I am a UK citizen but I work offshore and am a UK non-resident for tax purposes.

I am in the Green Card process (I married a US citizen) but work offshore in Europe, and need tax advice regarding when the US can start taxing my income, how much I'll have to contribute etc.

Basically can anyone recommend a good, professional tax attorney or accountant who is au fais with my situation with offices either in the UK or USA?

Any help, advice or a point in the right direction would be most appreciated.

Thanks in advance.


----------



## Bevdeforges (Nov 16, 2007)

A green card is a "permanent resident" card and the moment you have US residency you are subject to US taxation on your worldwide income. You remain subject to US taxes as long as you hold that green card. 

As far as your tax status while processing the paperwork, it can depend on the facts and circumstances of your situation. If you were married at 31 December 2010, you have the option to file a joint return with your US citizen wife, however, to do so you need to elect to be treated as a US resident for the entire tax year. (And being treated as a US resident means you can't claim the overseas earned income exclusion.)

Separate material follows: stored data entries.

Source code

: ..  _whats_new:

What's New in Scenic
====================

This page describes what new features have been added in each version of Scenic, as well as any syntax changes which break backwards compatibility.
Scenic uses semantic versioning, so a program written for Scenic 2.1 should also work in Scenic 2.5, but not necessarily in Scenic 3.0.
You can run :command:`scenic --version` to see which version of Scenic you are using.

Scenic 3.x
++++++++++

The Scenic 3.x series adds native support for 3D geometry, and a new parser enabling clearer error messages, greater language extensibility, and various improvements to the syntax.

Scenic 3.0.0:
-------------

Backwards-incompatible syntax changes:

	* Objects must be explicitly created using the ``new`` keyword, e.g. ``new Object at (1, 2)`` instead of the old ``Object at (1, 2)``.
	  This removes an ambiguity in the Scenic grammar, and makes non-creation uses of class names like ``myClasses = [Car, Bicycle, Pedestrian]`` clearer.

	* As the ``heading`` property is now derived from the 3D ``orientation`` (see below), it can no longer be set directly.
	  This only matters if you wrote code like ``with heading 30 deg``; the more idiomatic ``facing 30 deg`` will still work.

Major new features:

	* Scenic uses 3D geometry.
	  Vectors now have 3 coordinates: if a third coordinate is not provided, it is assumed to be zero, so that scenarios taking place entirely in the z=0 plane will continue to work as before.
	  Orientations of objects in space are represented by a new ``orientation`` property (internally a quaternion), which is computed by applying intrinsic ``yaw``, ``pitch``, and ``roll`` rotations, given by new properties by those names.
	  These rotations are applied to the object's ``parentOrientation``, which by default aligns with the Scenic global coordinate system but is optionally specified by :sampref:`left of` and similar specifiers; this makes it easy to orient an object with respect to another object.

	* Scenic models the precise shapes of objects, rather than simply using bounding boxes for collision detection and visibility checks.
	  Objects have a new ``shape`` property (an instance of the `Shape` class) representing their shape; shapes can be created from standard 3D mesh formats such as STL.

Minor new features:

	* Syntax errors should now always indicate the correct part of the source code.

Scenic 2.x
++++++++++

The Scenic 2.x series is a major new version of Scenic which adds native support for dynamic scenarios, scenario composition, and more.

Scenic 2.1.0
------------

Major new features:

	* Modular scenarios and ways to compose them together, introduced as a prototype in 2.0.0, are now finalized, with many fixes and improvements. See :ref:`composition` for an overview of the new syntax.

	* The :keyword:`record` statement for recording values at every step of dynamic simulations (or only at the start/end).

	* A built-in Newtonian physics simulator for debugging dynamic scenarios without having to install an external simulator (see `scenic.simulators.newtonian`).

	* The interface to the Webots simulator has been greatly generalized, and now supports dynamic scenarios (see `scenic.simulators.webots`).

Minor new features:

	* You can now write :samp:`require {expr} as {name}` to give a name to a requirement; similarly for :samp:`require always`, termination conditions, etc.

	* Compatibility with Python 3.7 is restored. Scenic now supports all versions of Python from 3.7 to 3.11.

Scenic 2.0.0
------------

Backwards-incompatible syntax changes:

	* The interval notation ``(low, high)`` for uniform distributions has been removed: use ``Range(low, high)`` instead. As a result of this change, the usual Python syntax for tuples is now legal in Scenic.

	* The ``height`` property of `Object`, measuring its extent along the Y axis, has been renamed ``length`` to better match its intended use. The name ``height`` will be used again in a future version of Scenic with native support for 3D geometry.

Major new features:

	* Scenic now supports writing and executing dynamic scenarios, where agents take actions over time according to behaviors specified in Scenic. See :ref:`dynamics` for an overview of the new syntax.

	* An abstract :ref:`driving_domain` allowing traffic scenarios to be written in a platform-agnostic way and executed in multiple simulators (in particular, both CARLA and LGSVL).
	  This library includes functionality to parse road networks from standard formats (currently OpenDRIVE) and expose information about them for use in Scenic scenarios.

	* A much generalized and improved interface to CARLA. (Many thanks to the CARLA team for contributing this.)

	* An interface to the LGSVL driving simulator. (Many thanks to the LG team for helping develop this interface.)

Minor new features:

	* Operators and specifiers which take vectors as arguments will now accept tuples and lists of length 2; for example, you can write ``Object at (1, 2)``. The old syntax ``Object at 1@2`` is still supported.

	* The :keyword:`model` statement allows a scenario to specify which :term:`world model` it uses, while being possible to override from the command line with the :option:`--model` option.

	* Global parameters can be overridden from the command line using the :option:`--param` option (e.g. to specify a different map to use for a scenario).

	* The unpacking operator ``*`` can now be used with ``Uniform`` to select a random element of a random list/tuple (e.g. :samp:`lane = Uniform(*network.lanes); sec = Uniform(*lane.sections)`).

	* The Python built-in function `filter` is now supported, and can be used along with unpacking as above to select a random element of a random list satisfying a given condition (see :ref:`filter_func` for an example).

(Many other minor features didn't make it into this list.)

If you're "in the Green Card process" you presumably have received some sort of visa and have entered the US on it. If that's the case, then your US residence dates from your date of entry on an immigrant visa. 

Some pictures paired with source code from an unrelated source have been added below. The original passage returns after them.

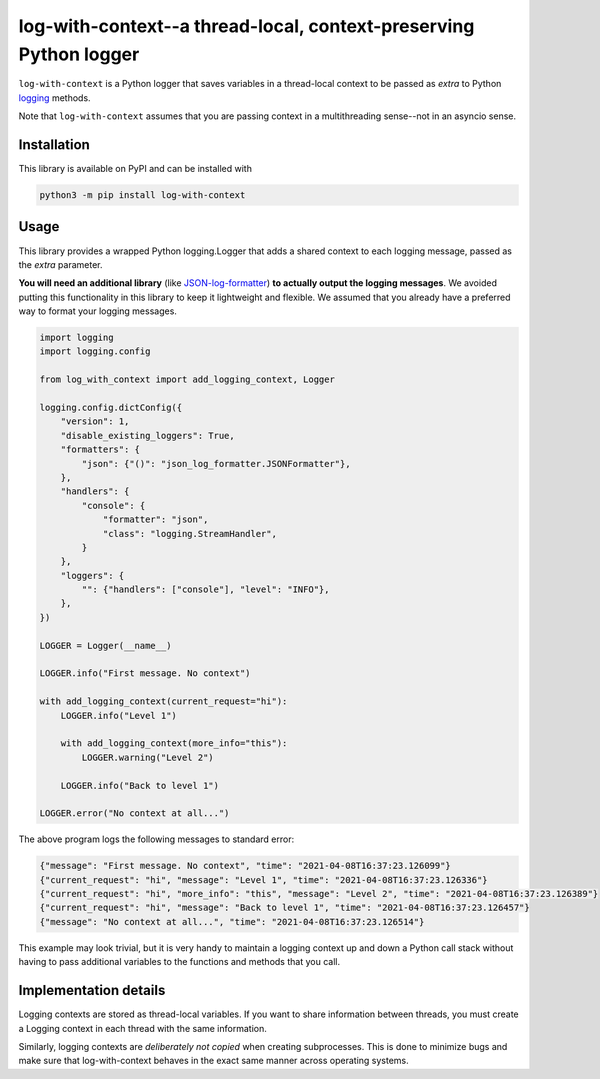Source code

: log-with-context--a thread-local, context-preserving Python logger
==================================================================

``log-with-context`` is a Python logger that saves variables in a
thread-local context to be passed as `extra` to Python
`logging <https://docs.python.org/3/library/logging.html>`_ methods.

Note that ``log-with-context`` assumes that you are passing context
in a multithreading sense--not in an asyncio sense.

Installation
------------

This library is available on PyPI and can be installed with

.. code:: bash

    python3 -m pip install log-with-context

Usage
-----

This library provides a wrapped Python logging.Logger that
adds a shared context to each logging message, passed as
the `extra` parameter.

**You will need an additional library** (like
`JSON-log-formatter <https://pypi.org/project/JSON-log-formatter/>`_)
**to actually output the logging messages**. We avoided putting this
functionality in this library to keep it lightweight and flexible.
We assumed that you already have a preferred way to format your
logging messages.

.. code:: python

    import logging
    import logging.config

    from log_with_context import add_logging_context, Logger

    logging.config.dictConfig({
        "version": 1,
        "disable_existing_loggers": True,
        "formatters": {
            "json": {"()": "json_log_formatter.JSONFormatter"},
        },
        "handlers": {
            "console": {
                "formatter": "json",
                "class": "logging.StreamHandler",
            }
        },
        "loggers": {
            "": {"handlers": ["console"], "level": "INFO"},
        },
    })

    LOGGER = Logger(__name__)

    LOGGER.info("First message. No context")

    with add_logging_context(current_request="hi"):
        LOGGER.info("Level 1")

        with add_logging_context(more_info="this"):
            LOGGER.warning("Level 2")

        LOGGER.info("Back to level 1")

    LOGGER.error("No context at all...")


The above program logs the following messages to standard error:

.. code:: json

    {"message": "First message. No context", "time": "2021-04-08T16:37:23.126099"}
    {"current_request": "hi", "message": "Level 1", "time": "2021-04-08T16:37:23.126336"}
    {"current_request": "hi", "more_info": "this", "message": "Level 2", "time": "2021-04-08T16:37:23.126389"}
    {"current_request": "hi", "message": "Back to level 1", "time": "2021-04-08T16:37:23.126457"}
    {"message": "No context at all...", "time": "2021-04-08T16:37:23.126514"}


This example may look trivial, but it is very handy to maintain a
logging context up and down a Python call stack without having
to pass additional variables to the functions and methods
that you call.

Implementation details
----------------------
Logging contexts are stored as thread-local variables. If you want
to share information between threads, you must create a Logging
context in each thread with the same information.

Similarly, logging contexts are *deliberately not copied* when
creating subprocesses. This is done to minimize bugs and make sure
that log-with-context behaves in the exact same manner across
operating systems.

You may want to look into consulting with an Enrolled Agent rather than a tax attorney or accountant. There is information on enrolled agents here: NAEA : What is an Enrolled Agent? and on the IRS website. There are several EA's in the UK listed in their "Find an enrolled agent" section and these would be most likely to have experience in these sorts of international tax matters.
Cheers,
Bev


----------